PROBLEM DESCRIPTION: Your task is to reproduce, exactly and only, the lines running from the line containing "(insa in aceasta" to the end of the data below, both included.

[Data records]
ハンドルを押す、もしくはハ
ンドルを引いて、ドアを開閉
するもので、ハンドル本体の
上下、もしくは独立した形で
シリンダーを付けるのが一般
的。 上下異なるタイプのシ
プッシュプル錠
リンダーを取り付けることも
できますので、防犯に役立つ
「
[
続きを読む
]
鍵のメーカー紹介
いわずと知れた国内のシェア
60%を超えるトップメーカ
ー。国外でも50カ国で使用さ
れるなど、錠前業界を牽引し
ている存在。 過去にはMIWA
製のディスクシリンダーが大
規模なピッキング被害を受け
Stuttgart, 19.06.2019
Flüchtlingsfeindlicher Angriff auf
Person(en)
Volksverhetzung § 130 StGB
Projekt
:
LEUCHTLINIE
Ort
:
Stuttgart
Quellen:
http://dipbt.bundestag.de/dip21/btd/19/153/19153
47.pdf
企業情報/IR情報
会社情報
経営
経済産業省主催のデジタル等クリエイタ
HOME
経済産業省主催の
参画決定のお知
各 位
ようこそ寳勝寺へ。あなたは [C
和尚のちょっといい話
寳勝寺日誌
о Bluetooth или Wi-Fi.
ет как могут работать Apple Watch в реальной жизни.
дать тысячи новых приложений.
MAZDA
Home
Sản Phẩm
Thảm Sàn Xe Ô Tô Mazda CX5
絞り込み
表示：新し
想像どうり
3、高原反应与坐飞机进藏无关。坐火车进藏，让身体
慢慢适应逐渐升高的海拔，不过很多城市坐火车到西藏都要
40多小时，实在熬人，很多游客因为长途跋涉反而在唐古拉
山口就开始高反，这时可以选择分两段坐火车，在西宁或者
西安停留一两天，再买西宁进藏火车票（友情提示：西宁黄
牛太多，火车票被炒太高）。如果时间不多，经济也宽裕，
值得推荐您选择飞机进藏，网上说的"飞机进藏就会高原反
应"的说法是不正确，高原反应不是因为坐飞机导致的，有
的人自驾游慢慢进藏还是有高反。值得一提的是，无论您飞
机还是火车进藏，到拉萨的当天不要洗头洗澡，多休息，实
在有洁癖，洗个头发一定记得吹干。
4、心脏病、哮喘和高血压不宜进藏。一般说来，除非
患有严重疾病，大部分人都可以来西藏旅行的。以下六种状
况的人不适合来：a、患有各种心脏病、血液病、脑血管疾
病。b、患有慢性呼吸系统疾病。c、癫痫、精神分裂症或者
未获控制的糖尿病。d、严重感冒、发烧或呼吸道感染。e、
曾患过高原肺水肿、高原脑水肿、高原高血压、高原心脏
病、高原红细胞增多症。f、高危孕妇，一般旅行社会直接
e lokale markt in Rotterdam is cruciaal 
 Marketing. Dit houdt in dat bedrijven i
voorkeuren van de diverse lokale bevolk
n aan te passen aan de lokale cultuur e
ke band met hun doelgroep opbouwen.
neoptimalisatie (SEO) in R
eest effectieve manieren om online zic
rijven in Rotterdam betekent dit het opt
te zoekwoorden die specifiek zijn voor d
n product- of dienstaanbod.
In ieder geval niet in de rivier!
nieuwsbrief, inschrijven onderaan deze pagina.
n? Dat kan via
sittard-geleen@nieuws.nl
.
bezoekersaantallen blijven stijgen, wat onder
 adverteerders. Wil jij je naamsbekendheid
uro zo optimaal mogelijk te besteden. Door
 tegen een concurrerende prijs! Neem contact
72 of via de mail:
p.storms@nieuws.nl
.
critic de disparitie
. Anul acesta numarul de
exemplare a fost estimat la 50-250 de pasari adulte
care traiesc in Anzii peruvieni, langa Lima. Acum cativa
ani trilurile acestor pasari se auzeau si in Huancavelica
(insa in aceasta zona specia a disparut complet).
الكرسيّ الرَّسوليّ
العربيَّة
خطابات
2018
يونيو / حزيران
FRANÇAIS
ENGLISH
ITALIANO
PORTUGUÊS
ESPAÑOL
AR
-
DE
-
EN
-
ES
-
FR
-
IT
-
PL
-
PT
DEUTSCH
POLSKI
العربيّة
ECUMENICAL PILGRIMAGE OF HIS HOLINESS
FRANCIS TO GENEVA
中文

WRITTEN SOLUTION:
(insa in aceasta zona specia a disparut complet).
الكرسيّ الرَّسوليّ
العربيَّة
خطابات
2018
يونيو / حزيران
FRANÇAIS
ENGLISH
ITALIANO
PORTUGUÊS
ESPAÑOL
AR
-
DE
-
EN
-
ES
-
FR
-
IT
-
PL
-
PT
DEUTSCH
POLSKI
العربيّة
ECUMENICAL PILGRIMAGE OF HIS HOLINESS
FRANCIS TO GENEVA
中文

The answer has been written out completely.